Political tensions in Turkey have been growing since Friday, when the military ended the eight-day ground incursion into northern Iraq. Since then, the opposition has accused the government of bowing to pressure from the U.S. to end the campaign prematurely.

U.S. Defense Secretary Robert Gates had asked Turkey a day earlier to wrap up the operation.

Turkish government and military officials have fervently denied any U.S. influence on the decision to withdraw troops from Iraq.

Senior Turkish military officials have said the ground incursion was a success.

Gen. Yasar Buyukanit, chief military commander, has said the decision was made for military reasons after the operation achieved goals the military had set.

The ground operation followed a series of air assaults against the rebels of the Kurdistan Workers' Party, or PKK, who have been accused of using havens in northern Iraq to launch guerrilla attacks against Turkish targets.

Turkey's parliament authorized the government in October to send troops into Iraq to fight Kurdish rebels.

The U.S. started sharing intelligence with Turkey against rebels after a meeting between U.S. President George W. Bush and Prime Minister Recep Tayyip Erdogan on Nov. 5.
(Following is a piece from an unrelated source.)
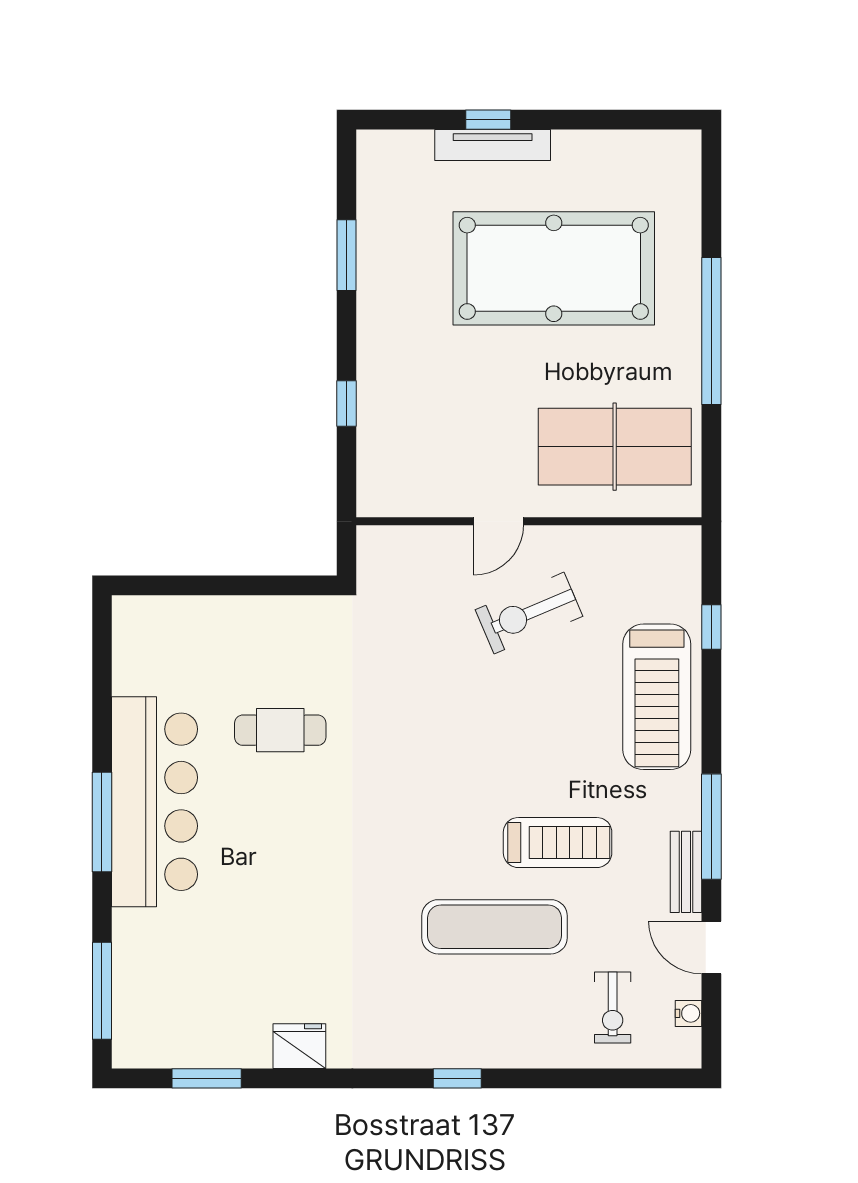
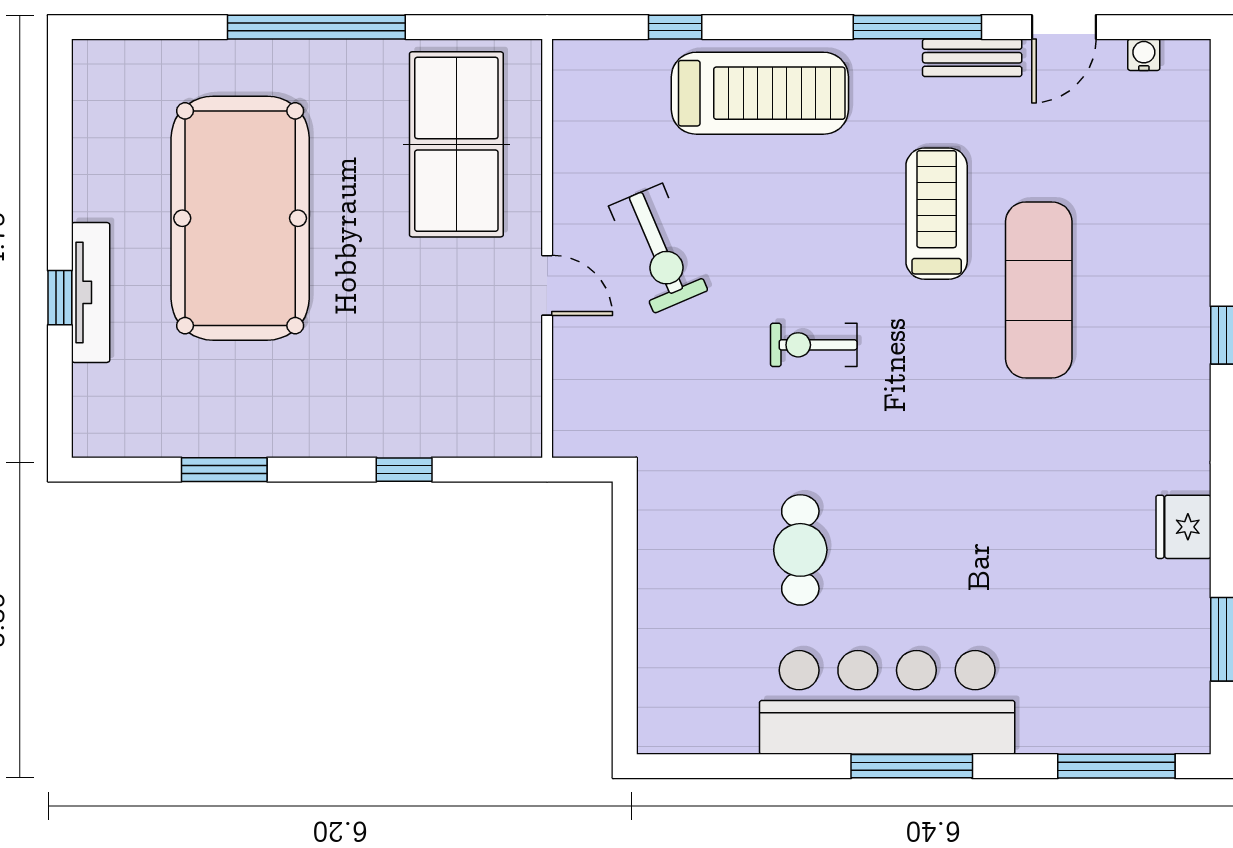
exercise bike: (613, 1007) -> (814, 345), moved, turned 180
The PKK took up arms against the Turkish state in 1984 and has fought for Kurdish self-rule in Turkey's southeast. The conflict has killed up to 40,000 people.

In other developments:

  • Iraq's cabinet has given the green light to the Oil Ministry to sign deals with international oil companies to help increase the nation's crude output. The two-year deals are known as technical support agreements, or TSAs. An Iraqi Oil Ministry official says the TSAs are designed to develop five producing fields to add 500,000 barrels per day to the country's 2.4 million barrels per day output.
  • The top U.S. military commander in the Middle East said Tuesday that officials will probably need some time this summer to reassess the situation in Iraq before drawing down more troops. Adm. William Fallon said he expects Gen. David Petraeus will suggest to him that come midyear, "it's prudent to make an assessment of where we are."